Here are some pretty pictures of empirical orthogonal functions (principal components in climatology jargon) calculated for the 3D field of ocean temperatures using data collected over 32 years, generated by computing a rank 20 PCA of a 2 Tb matrix.

surface temperature portion of first EOF
surface temperature portion of first EOF

surface temperature portion of second eof
surface temperature portion of second eof

surface temperature portion of third eof
surface temperature portion of third eof

mean sea surface temperature
mean sea surface temperature

first two years of first temporal eof
first two years of first temporal eof

second temporal eof
first two years of second temporal eof

first two years of third temporal eof
first two years of third temporal eof

I’ve been doing a lot of programming recently, implementing truncated SVDs in Spark on large datasets (hence the pictures above). I’m new to this game, but I suspect that Spark should only be used for linear algebra if you really need linear algebra as part of your larger Spark workflow: in my experience, you have to fiddle with too many esoteric knobs (e.g., several different memory settings, several network timeout settings, using the correct type of serialization at the correct location within your code) that are dependent on the size and nature of your data to make Spark run without strange errors, much less run efficiently. Then there’s the annoying JVM array size restriction: arrays are indexed by 4-bit integers, so can have at most 2^31-1 (about 2.147 billion) entries in an array. Thus a matrix with 6 million rows can only have about 360 columns, and the largest square array you can form is about 46K squared. Another way to look at this is that an array of Java floats can hold at most about 8.5 Gb. Compare this with C/C++ where your array size is essentially limited only by the amount of memory on your machine.

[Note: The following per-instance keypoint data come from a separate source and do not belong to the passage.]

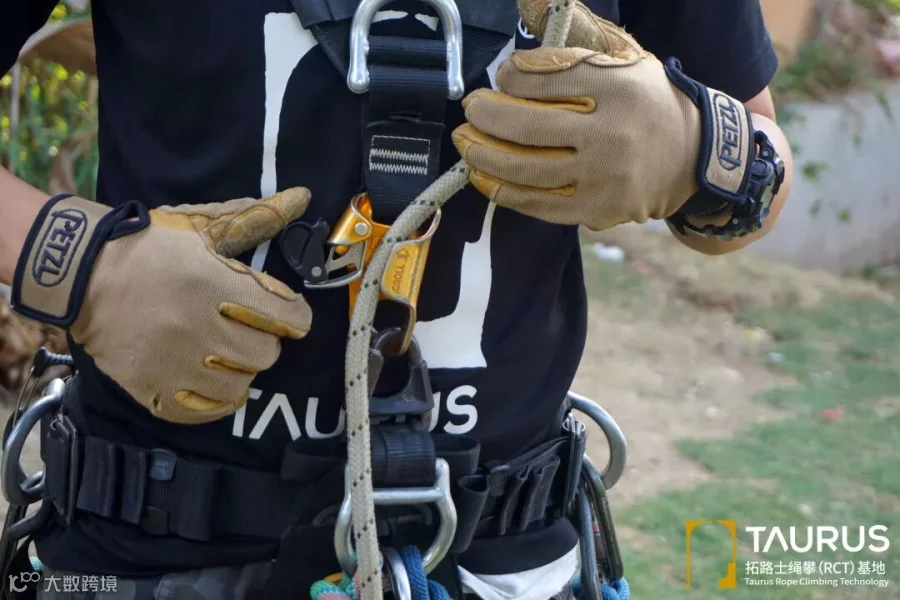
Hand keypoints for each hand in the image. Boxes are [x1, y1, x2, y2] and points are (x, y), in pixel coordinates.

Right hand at [12, 189, 311, 423]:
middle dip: (265, 341)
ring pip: (239, 386)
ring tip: (226, 354)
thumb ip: (258, 218)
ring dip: (239, 370)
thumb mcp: (205, 226)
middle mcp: (204, 329)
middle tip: (246, 328)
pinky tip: (210, 381)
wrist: (81, 272)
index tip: (285, 312)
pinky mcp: (153, 387)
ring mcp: (177, 363)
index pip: (290, 318)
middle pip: (267, 355)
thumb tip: (303, 197)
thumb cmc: (150, 246)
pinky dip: (213, 401)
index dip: (294, 315)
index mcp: (221, 287)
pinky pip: (202, 412)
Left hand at [452, 0, 754, 231]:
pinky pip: (538, 203)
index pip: (548, 78)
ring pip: (527, 169)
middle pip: (529, 126)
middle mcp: (611, 134)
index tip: (503, 76)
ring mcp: (603, 177)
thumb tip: (534, 6)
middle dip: (488, 116)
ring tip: (466, 143)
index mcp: (618, 88)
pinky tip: (484, 177)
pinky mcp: (595, 209)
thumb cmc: (647, 102)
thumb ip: (580, 37)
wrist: (691, 158)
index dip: (514, 76)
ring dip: (485, 156)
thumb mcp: (626, 58)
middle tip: (471, 110)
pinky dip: (503, 190)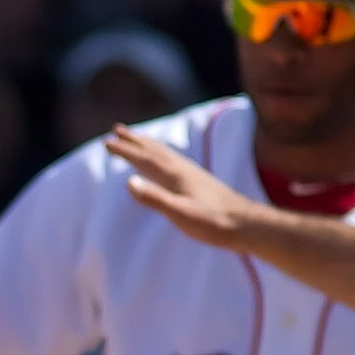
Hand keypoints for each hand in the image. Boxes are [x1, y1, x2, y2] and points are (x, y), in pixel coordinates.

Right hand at [106, 128, 265, 253]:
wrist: (247, 225)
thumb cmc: (214, 223)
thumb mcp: (181, 214)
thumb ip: (155, 198)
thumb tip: (128, 182)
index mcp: (175, 176)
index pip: (144, 159)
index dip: (124, 150)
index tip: (106, 142)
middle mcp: (183, 170)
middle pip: (154, 150)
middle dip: (134, 140)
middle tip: (116, 129)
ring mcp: (193, 175)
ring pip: (165, 154)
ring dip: (148, 145)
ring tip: (137, 139)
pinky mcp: (200, 182)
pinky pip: (175, 162)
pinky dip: (164, 155)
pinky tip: (166, 162)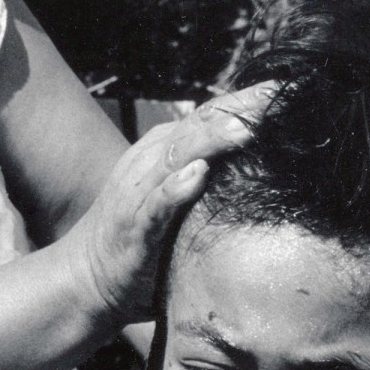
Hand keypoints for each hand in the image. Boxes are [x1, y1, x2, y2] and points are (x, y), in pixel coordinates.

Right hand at [59, 83, 275, 327]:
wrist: (86, 278)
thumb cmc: (139, 240)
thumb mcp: (175, 200)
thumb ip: (205, 180)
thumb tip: (261, 168)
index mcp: (162, 152)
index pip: (208, 116)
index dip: (244, 101)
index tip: (284, 90)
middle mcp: (149, 162)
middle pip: (197, 125)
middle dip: (237, 110)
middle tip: (277, 96)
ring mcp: (138, 191)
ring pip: (177, 155)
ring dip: (211, 140)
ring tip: (246, 129)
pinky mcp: (133, 225)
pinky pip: (155, 201)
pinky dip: (175, 186)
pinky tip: (198, 174)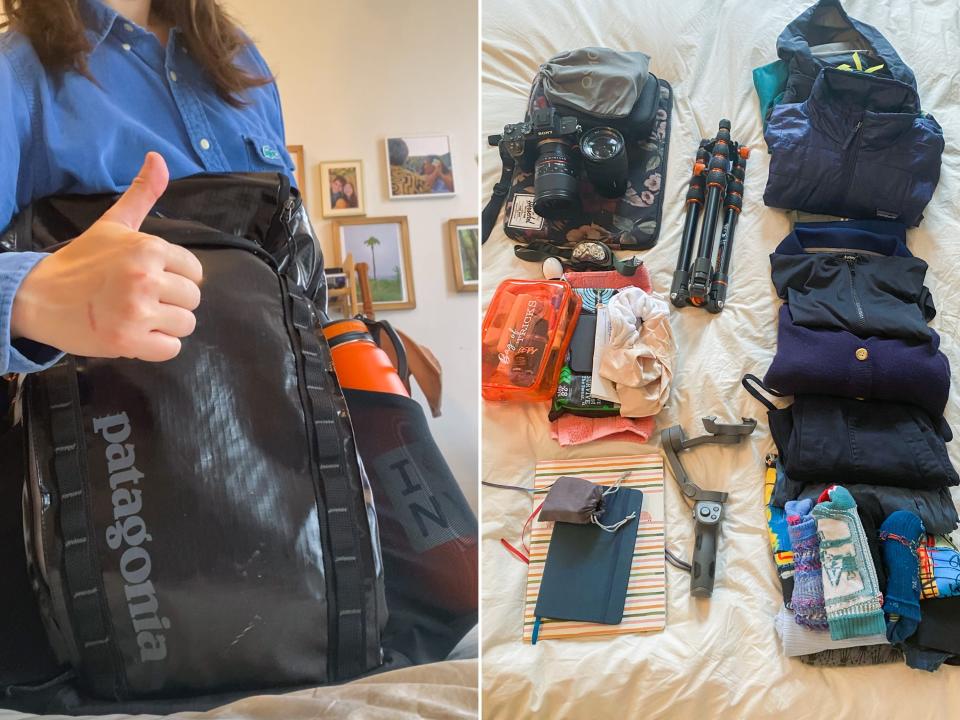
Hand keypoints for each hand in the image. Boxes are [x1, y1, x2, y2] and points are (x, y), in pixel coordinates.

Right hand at [10, 152, 202, 361]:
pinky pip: (172, 349)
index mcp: (148, 248)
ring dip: (166, 326)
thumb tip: (159, 158)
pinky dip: (157, 347)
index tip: (150, 278)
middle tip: (141, 299)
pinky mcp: (129, 340)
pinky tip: (136, 334)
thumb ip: (142, 193)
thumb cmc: (82, 262)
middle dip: (171, 302)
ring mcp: (137, 311)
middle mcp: (146, 278)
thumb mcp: (114, 224)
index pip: (195, 271)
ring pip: (186, 324)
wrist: (39, 297)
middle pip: (193, 299)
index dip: (175, 277)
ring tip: (139, 316)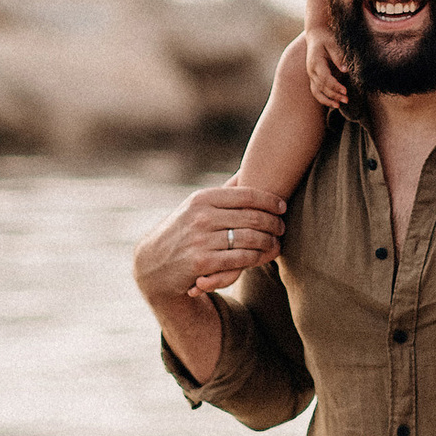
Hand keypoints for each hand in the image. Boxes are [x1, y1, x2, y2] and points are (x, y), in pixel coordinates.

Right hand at [131, 183, 286, 305]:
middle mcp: (201, 216)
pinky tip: (262, 256)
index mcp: (202, 198)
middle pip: (252, 217)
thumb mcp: (196, 206)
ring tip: (276, 242)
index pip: (246, 195)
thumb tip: (246, 171)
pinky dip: (256, 257)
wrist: (154, 263)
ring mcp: (201, 239)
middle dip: (273, 223)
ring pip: (250, 239)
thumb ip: (222, 193)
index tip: (282, 206)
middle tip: (282, 227)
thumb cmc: (183, 231)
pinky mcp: (202, 262)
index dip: (270, 201)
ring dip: (268, 242)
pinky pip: (240, 259)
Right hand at [303, 32, 348, 109]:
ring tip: (339, 105)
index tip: (345, 91)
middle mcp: (311, 70)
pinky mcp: (314, 78)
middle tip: (346, 99)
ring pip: (317, 92)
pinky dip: (324, 99)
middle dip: (334, 94)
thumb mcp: (332, 43)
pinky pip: (317, 92)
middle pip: (321, 87)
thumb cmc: (326, 38)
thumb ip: (338, 56)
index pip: (325, 78)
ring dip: (328, 100)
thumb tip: (345, 70)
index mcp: (315, 62)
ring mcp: (311, 75)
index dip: (335, 86)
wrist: (316, 35)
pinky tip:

If *all* you’re doing is linear algebra, I recommend using a purpose-built tool, like Skylark (which we’re working on making callable from Spark). Possibly the only serious advantage Spark has over MPI-based solutions is that it can theoretically work with an unlimited amount of data, since it doesn’t need to store it all in RAM. You just have to be very careful how you process it, due to the aforementioned JVM array size restrictions.